Japan's upper house starts debate on contentious war bills amid plunging support for Abe gov't

People's Daily Online

(Xinhua) 17:03, July 27, 2015

TOKYO, July 27 -- Japan's upper house of parliament on Monday began discussions on a package of controversial security bills that, if enacted, will allow for the nation's Self-Defense Forces to have an expanded role abroad, despite an ongoing public backlash that has seen hundreds of thousands took to the streets in protests.

The contentious legislation was forced through the lower house of parliament on July 16 by Prime Minister Shinzo Abe's ruling coalition bloc, as opposition parties left the lower chamber in protest against the bills and boycotted the vote.

The steamrolling of the bills through the lower house drew outrage from the public, of which, according to recent polls, 80 percent do not feel they have received sufficient explanation about the war bills and more than 60 percent are ardently opposed to the bills that could see Japanese forces drawn into active conflicts alongside its allies like the United States, in a reversal of Japan's pacifist leanings since the end of World War II and in contravention to the war-renouncing Article 9 of the constitution, that the bills seek to 'reinterpret' into law.

Rows =

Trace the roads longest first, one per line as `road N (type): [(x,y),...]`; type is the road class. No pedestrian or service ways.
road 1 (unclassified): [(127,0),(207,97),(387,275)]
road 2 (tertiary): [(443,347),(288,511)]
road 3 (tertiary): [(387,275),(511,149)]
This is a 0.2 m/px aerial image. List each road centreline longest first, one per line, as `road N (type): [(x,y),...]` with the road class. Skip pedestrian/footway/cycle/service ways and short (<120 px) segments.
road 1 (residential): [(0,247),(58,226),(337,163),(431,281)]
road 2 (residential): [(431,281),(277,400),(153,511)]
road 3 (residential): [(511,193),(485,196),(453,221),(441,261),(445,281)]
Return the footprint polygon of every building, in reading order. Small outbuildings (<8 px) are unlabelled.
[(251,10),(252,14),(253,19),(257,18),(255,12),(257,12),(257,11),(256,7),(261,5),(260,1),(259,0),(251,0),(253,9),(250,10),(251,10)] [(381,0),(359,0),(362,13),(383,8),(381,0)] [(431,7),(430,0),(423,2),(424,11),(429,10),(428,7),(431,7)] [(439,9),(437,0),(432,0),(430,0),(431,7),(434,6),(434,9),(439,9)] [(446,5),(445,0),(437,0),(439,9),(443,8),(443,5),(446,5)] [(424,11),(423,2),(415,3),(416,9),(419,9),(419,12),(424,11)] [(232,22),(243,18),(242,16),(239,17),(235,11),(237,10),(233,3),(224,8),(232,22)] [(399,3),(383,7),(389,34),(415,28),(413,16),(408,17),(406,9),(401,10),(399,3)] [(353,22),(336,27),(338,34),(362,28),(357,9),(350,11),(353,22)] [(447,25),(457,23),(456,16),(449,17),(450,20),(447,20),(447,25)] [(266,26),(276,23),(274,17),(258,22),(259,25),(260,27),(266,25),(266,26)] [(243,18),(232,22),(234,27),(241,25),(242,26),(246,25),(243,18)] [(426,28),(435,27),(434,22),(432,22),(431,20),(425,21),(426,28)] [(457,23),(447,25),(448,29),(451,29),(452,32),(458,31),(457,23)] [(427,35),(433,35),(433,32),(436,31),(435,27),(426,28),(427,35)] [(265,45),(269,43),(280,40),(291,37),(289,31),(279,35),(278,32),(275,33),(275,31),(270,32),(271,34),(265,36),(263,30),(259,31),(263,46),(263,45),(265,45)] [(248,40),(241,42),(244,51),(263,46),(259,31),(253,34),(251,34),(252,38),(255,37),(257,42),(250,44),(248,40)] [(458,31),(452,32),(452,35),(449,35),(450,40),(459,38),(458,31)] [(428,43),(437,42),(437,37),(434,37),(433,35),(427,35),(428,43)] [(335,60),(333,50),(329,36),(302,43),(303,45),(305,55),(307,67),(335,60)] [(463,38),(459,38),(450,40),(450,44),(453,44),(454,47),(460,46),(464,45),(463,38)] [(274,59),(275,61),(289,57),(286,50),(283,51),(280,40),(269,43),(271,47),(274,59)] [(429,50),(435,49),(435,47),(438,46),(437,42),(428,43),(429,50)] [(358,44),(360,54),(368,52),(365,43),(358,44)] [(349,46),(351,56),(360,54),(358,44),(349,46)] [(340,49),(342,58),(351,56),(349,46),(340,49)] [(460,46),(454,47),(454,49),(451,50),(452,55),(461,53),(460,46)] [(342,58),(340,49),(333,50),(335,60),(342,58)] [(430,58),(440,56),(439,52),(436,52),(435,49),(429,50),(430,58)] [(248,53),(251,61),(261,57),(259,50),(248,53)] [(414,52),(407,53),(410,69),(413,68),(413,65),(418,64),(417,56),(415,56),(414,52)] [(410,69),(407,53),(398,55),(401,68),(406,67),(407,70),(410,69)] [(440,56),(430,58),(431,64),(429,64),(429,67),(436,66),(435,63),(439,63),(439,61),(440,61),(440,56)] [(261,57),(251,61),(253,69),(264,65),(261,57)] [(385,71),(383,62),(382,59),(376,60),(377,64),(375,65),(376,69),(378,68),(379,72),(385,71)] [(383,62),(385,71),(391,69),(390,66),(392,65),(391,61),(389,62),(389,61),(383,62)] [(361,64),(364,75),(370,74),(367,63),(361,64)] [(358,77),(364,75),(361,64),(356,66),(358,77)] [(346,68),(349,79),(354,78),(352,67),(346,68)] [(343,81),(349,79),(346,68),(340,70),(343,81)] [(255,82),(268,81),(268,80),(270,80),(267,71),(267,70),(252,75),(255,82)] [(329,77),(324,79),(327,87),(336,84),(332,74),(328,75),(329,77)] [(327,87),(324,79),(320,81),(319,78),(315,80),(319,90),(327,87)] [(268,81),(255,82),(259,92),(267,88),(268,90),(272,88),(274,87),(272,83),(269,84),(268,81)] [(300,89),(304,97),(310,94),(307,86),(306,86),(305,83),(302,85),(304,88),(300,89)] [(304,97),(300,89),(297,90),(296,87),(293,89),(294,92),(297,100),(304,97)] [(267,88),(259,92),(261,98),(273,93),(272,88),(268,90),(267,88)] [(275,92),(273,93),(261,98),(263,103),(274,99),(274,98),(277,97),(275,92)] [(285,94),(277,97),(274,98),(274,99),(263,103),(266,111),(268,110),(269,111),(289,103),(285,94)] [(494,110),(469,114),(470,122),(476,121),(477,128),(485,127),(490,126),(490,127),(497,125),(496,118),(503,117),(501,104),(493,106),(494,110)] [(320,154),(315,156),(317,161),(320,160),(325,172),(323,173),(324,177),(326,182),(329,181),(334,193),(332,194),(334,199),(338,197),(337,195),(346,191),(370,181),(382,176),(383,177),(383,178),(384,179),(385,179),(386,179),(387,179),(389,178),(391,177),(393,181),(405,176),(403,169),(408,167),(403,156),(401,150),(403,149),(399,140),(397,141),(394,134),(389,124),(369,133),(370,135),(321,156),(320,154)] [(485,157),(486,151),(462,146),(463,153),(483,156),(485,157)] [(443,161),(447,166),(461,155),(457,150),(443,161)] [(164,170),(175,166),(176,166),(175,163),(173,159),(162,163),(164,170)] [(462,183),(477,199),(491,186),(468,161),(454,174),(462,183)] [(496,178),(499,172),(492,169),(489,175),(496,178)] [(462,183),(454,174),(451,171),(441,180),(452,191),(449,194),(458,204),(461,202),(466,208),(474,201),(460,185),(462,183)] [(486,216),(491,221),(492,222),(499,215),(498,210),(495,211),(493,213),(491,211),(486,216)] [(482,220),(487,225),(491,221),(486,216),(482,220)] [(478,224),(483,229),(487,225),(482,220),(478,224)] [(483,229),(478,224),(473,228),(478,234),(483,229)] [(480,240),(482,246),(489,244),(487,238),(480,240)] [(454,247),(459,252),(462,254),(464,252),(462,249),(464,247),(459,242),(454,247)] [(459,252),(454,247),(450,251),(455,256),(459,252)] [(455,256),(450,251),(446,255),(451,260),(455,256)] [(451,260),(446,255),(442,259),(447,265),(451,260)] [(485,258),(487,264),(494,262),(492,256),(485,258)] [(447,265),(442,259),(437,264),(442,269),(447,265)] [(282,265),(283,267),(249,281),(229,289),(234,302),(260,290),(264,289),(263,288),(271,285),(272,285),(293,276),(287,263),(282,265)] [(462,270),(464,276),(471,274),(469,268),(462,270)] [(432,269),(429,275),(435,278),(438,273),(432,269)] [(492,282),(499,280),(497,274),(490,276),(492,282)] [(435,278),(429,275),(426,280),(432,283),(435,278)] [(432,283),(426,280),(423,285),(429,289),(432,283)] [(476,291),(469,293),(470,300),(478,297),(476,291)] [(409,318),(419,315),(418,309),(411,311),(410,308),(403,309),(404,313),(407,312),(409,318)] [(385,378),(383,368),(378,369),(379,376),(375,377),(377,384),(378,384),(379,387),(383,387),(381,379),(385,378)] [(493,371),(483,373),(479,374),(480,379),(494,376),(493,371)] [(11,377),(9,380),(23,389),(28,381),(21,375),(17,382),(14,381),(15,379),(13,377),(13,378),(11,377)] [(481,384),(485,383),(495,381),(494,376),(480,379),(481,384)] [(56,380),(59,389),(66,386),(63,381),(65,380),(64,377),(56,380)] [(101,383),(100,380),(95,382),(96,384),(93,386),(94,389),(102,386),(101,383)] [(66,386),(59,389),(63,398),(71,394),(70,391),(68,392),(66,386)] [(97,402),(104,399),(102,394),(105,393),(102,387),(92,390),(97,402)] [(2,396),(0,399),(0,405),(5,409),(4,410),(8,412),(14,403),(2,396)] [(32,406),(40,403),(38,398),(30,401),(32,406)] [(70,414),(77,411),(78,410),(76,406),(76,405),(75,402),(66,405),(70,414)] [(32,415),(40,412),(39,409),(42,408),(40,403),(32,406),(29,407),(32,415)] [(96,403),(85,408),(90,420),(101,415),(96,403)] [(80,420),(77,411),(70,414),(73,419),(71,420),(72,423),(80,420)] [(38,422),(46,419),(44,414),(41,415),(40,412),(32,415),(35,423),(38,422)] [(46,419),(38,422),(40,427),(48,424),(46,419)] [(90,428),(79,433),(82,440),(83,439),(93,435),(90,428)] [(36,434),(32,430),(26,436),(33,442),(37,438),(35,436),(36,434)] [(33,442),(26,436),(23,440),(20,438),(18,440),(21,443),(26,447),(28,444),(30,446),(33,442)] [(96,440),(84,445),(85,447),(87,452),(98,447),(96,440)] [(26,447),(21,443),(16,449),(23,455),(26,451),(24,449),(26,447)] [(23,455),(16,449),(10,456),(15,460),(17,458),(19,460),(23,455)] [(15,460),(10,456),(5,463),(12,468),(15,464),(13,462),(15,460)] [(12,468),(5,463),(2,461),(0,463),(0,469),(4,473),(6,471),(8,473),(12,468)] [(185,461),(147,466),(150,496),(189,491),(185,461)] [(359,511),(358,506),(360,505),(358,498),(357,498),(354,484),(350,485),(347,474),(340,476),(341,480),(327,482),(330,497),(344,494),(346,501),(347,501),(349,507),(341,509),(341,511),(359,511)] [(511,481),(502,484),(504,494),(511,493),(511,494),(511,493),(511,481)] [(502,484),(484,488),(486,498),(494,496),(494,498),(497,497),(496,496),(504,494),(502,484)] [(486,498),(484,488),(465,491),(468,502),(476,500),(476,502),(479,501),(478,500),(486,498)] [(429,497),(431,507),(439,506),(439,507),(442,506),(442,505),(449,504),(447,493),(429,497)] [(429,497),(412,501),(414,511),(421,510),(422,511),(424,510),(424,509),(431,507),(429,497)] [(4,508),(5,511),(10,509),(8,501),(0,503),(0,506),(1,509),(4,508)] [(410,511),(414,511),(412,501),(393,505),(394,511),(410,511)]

Written exercise 1 = Return the passage of the article on Japan's security bills from "People's Daily Online" up to and including "boycotted the vote.", copied word for word.
Written exercise 2 = Sum up the article on Japan's security bills in two sentences.

Final answer 1 =
People's Daily Online

(Xinhua) 17:03, July 27, 2015

TOKYO, July 27 -- Japan's upper house of parliament on Monday began discussions on a package of controversial security bills that, if enacted, will allow for the nation's Self-Defense Forces to have an expanded role abroad, despite an ongoing public backlash that has seen hundreds of thousands took to the streets in protests.

The contentious legislation was forced through the lower house of parliament on July 16 by Prime Minister Shinzo Abe's ruling coalition bloc, as opposition parties left the lower chamber in protest against the bills and boycotted the vote.

Final answer 2 = On July 27, Japan's upper house of parliament began discussing controversial security bills that would give the Self-Defense Forces an expanded role abroad, despite public protests by hundreds of thousands of people. Prime Minister Shinzo Abe's ruling coalition had forced the bills through the lower house on July 16 while opposition parties boycotted the vote, and recent polls show more than 60 percent of the public opposed to them.